┌─ PASSAGE SHOWN

EP by Kelsea Ballerini
- Released: November 14, 2025
- Length: 15:26
- Label: Black River
- Producer: Kelsea Ballerini; Alysa Vanderheym;

Kelsea Ballerini chronology
| Patterns (2024) | Mount Pleasant (2025) |  |

Singles from Mount Pleasant
- "I Sit in Parks" Released: November 7, 2025;

= Mount Pleasant (EP) =

Mount Pleasant is the third extended play (EP) by American singer Kelsea Ballerini. The EP was released on November 14, 2025, through Black River Entertainment. The lead single, "I Sit in Parks", was released on November 7, 2025.

└─
┌─ DATASET EXCERPT

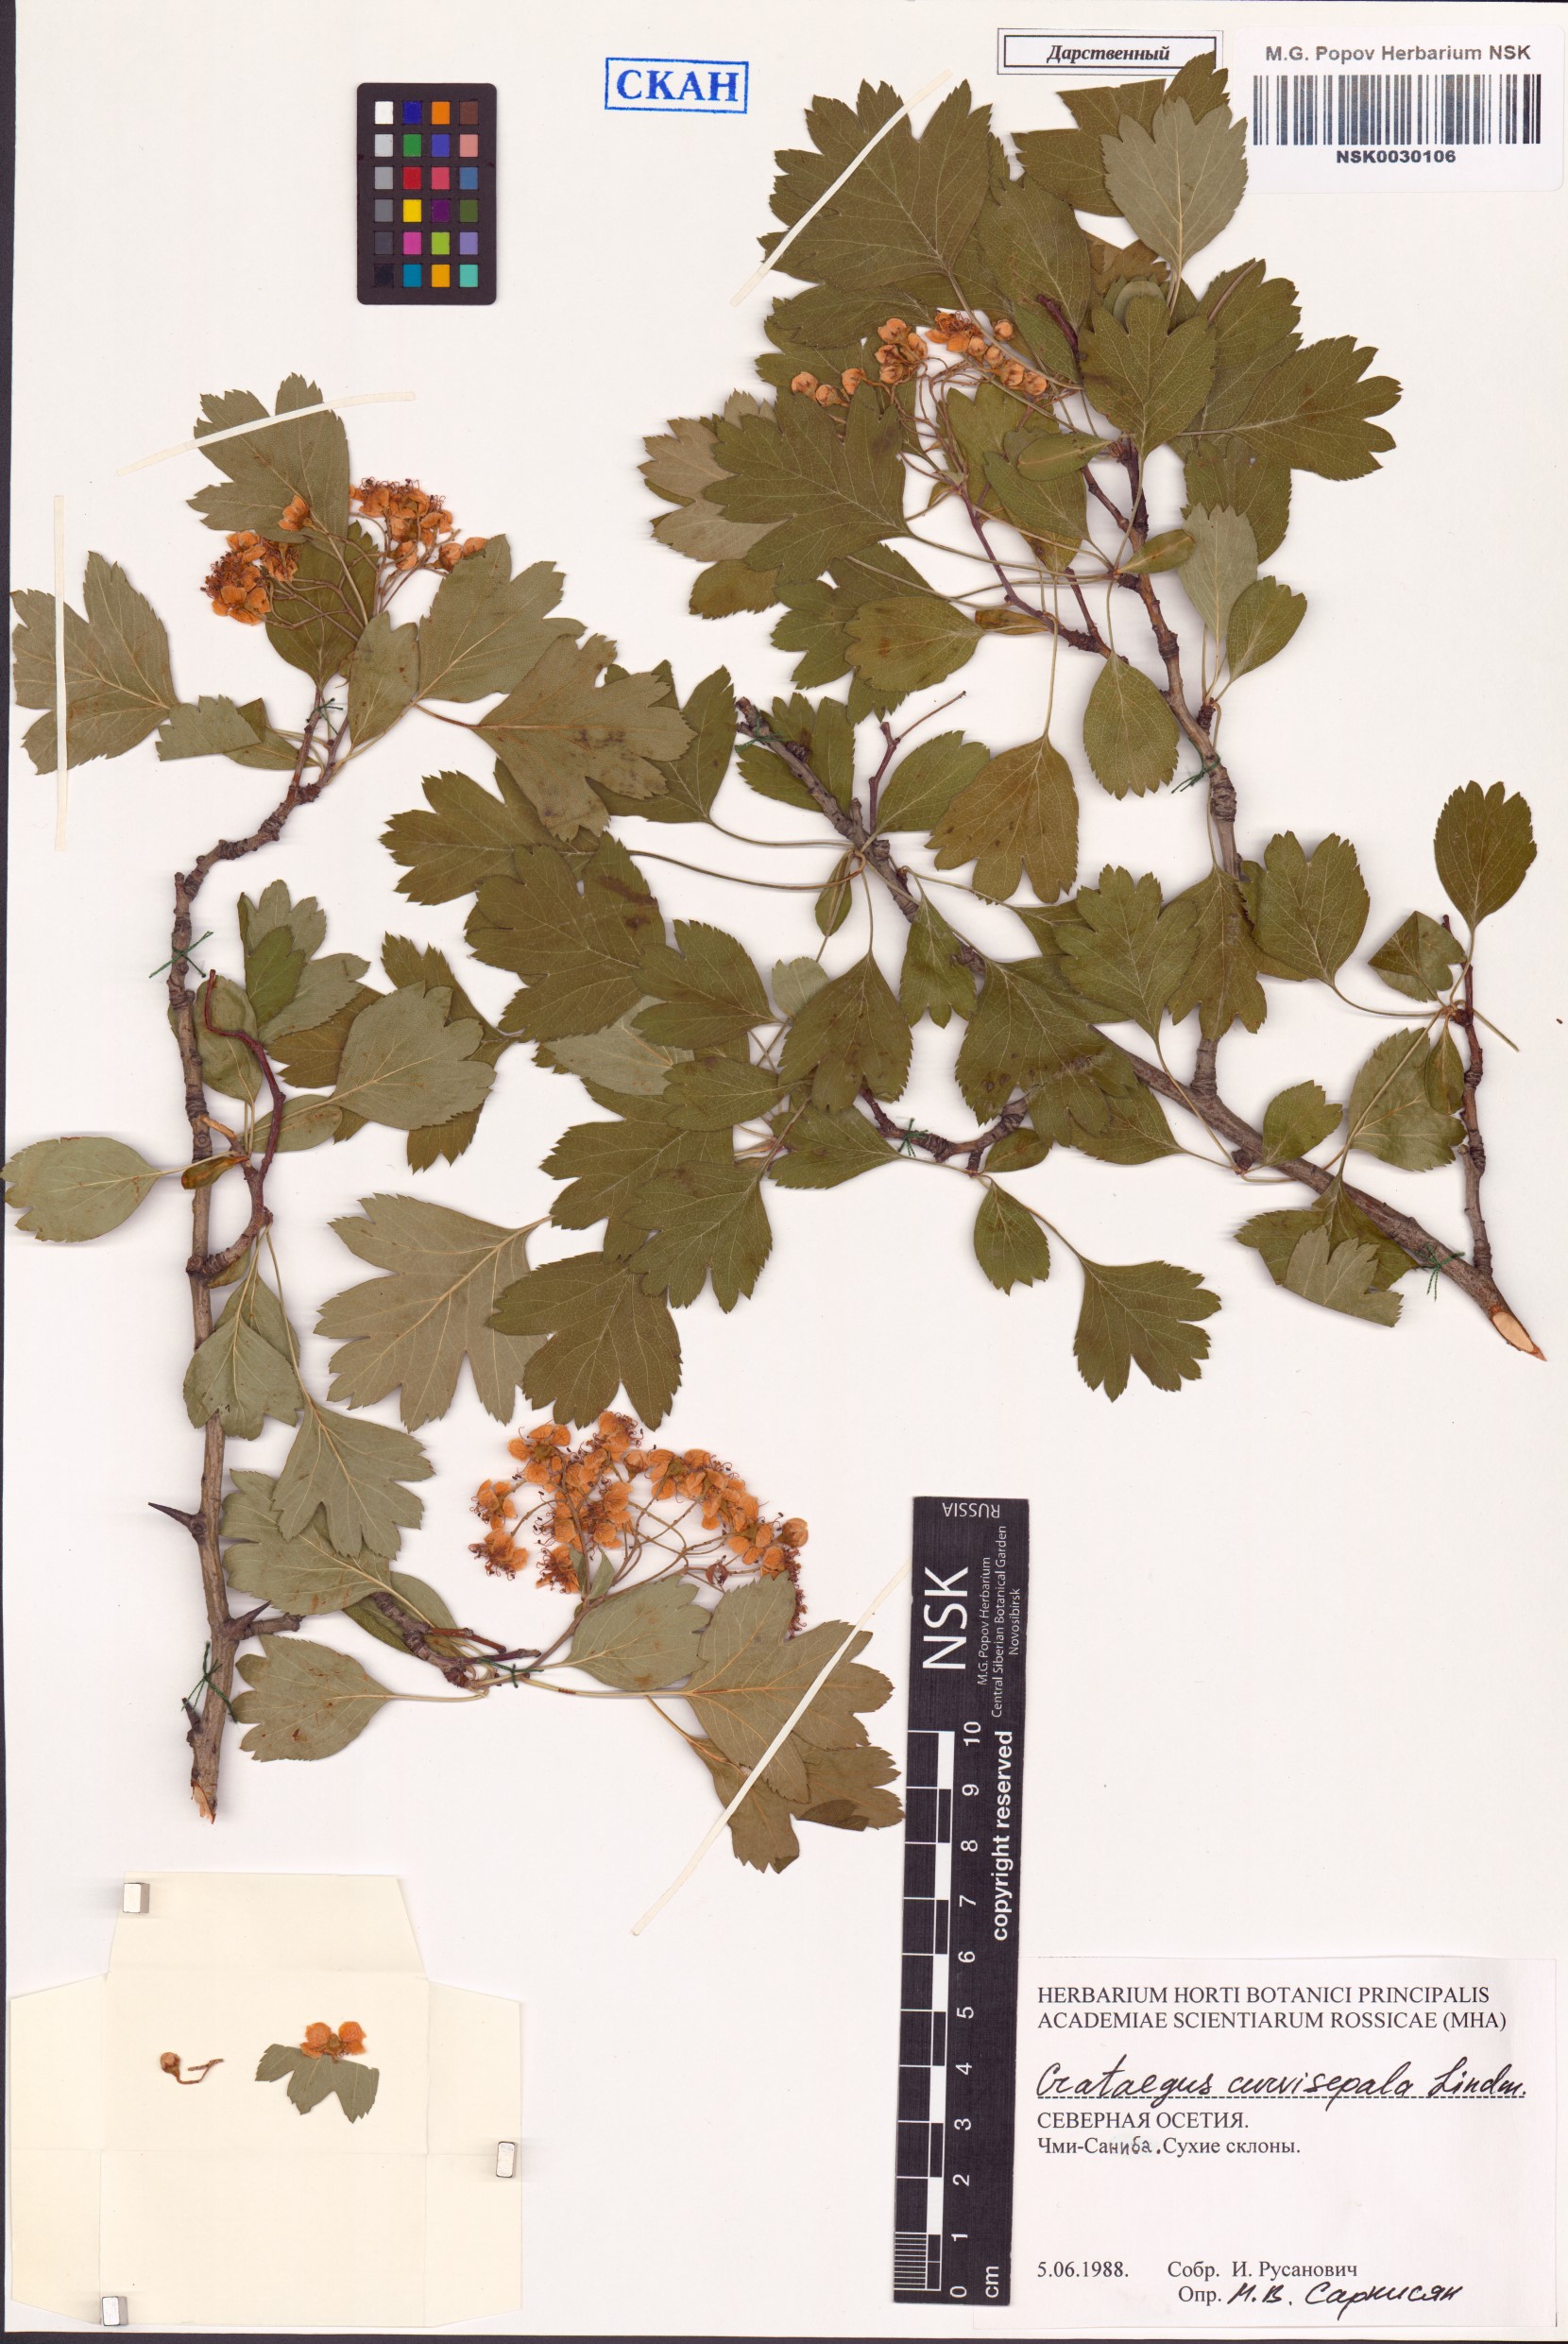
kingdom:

└─

**SET OF TASKS**
1 – From the text on the Mount Pleasant EP, list every title of a release (EP, album or single) it mentions.
2 – Using the text on the Mount Pleasant EP, decide whether each statement is true: (a) The EP runs 15 minutes and 26 seconds. (b) The lead single came out on the same day as the EP. (c) Mount Pleasant is Kelsea Ballerini's second EP. Give yes or no for each, with the words from the text that settle it.
3 – Quote the text on the Mount Pleasant EP, starting at "Mount Pleasant is" and ending at "November 7, 2025.".

**SET OF ANSWERS**
1 –
Mount Pleasant
Patterns
I Sit in Parks

2 –
(a) Yes: "Length: 15:26"
(b) No: "The lead single, "I Sit in Parks", was released on November 7, 2025."
(c) No: "Mount Pleasant is the third extended play (EP) by American singer Kelsea Ballerini."

3 –
Mount Pleasant is the third extended play (EP) by American singer Kelsea Ballerini. The EP was released on November 14, 2025, through Black River Entertainment. The lead single, "I Sit in Parks", was released on November 7, 2025.